Pour clore le débat, frappant la table frénétiquement et imprudemment, avec son marteau d’ivoire, le Chat « Double – Moustache », s’arracha inconsidérément une de ses deux décorations poilues et c’est pourquoi, depuis il n’en porte plus qu’une. 

 

Le procès prit tout de suite une tournure de fête. En chœur, les Faronnais à deux pattes, allèrent chercher le vin frais dans les gargoulettes de terre, la cade, les ailloles, le beignet frit, les cagouilles, les fariboles sucrées… toutes sortes de nourriture pour humain.

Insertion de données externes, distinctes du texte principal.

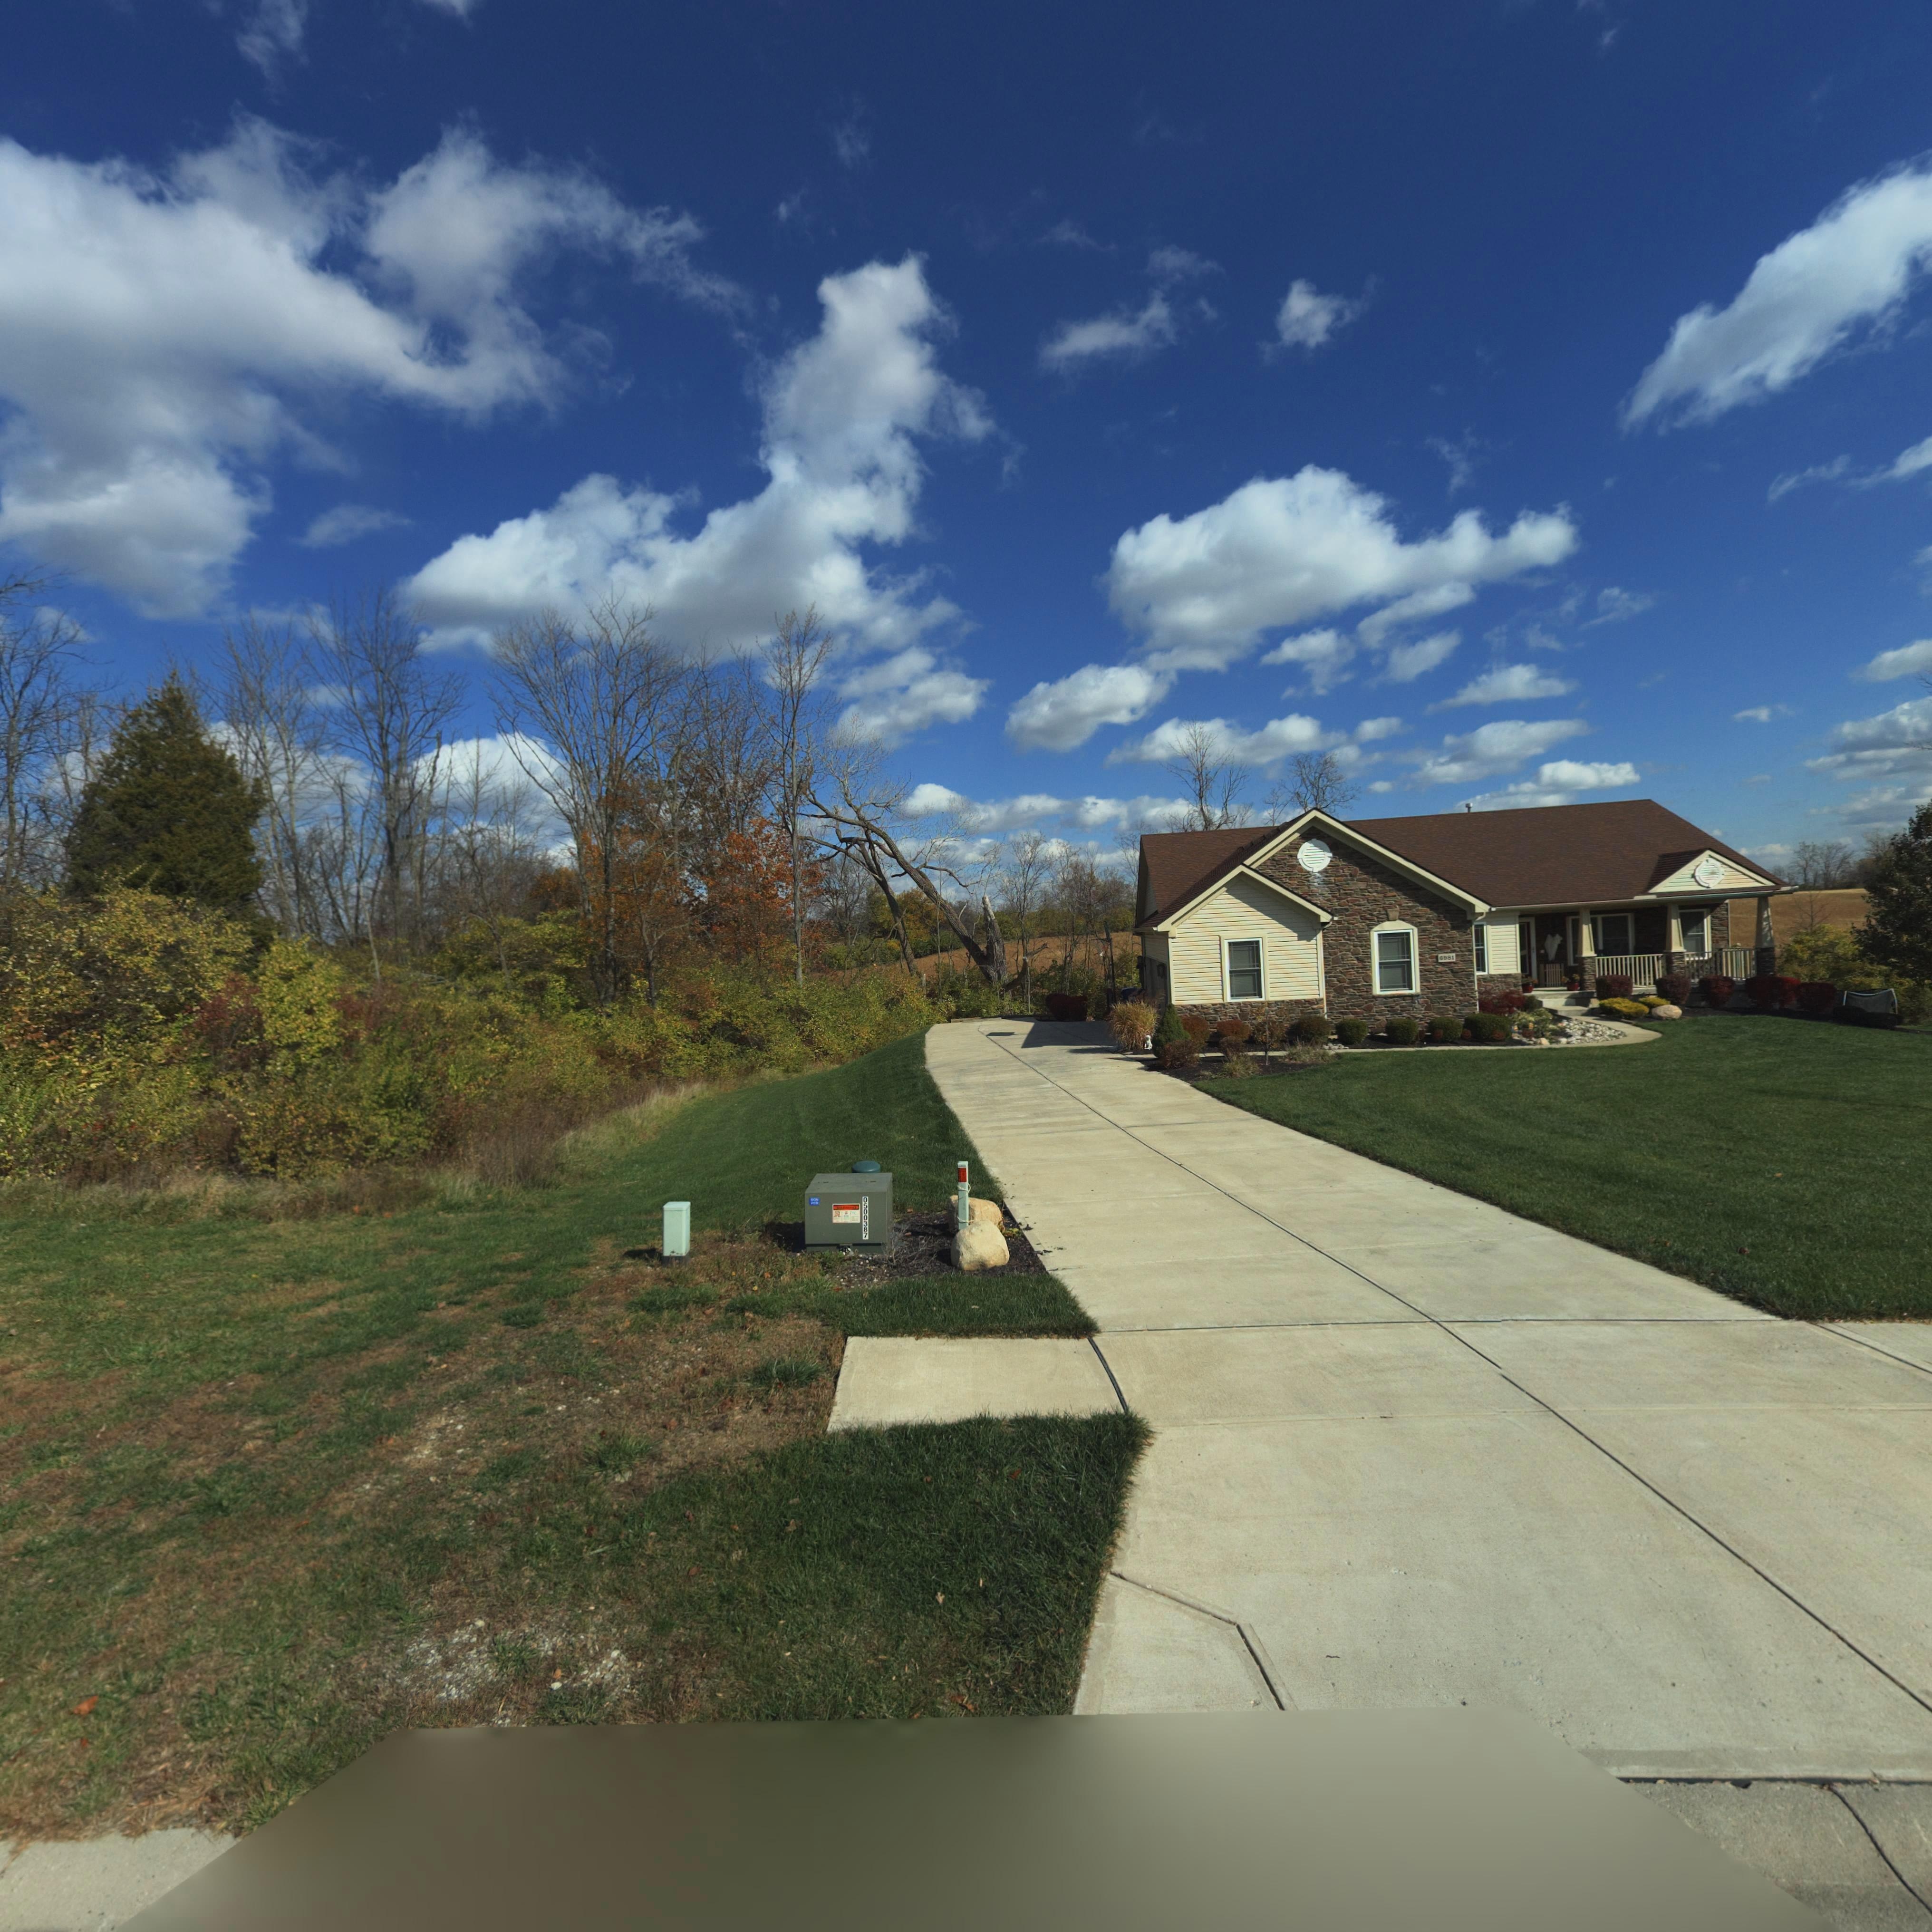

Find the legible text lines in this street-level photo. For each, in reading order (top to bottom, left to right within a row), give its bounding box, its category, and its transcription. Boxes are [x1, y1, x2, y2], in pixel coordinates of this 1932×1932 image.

[1439, 955, 1455, 961] StreetNumber: 6981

Et pour les autres, on amena les croquettes salées prévues pour le chien, le mou pour le chat, le lait frais, les graines à oiseaux, la pâtée aux os de gigot, et le reste des friandises qui arrivaient de partout…

 

Alors, en se mélangeant, les hommes, femmes, enfants, adultes et animaux de tous bords, s’embarquèrent pour une de ces fêtes répétitives, qui durent comme le Mistraü, ou Mistral Broufounié, trois, six ou neuf jours… attirant aussi les divinités et les invités estrangersses qui rappliquent alors comme d’habitude de partout, sachant qu’ils vont être reçus comme chez eux…. Et oui, chez eux, bien sûr ! ! Puisqu’on est tous cousins.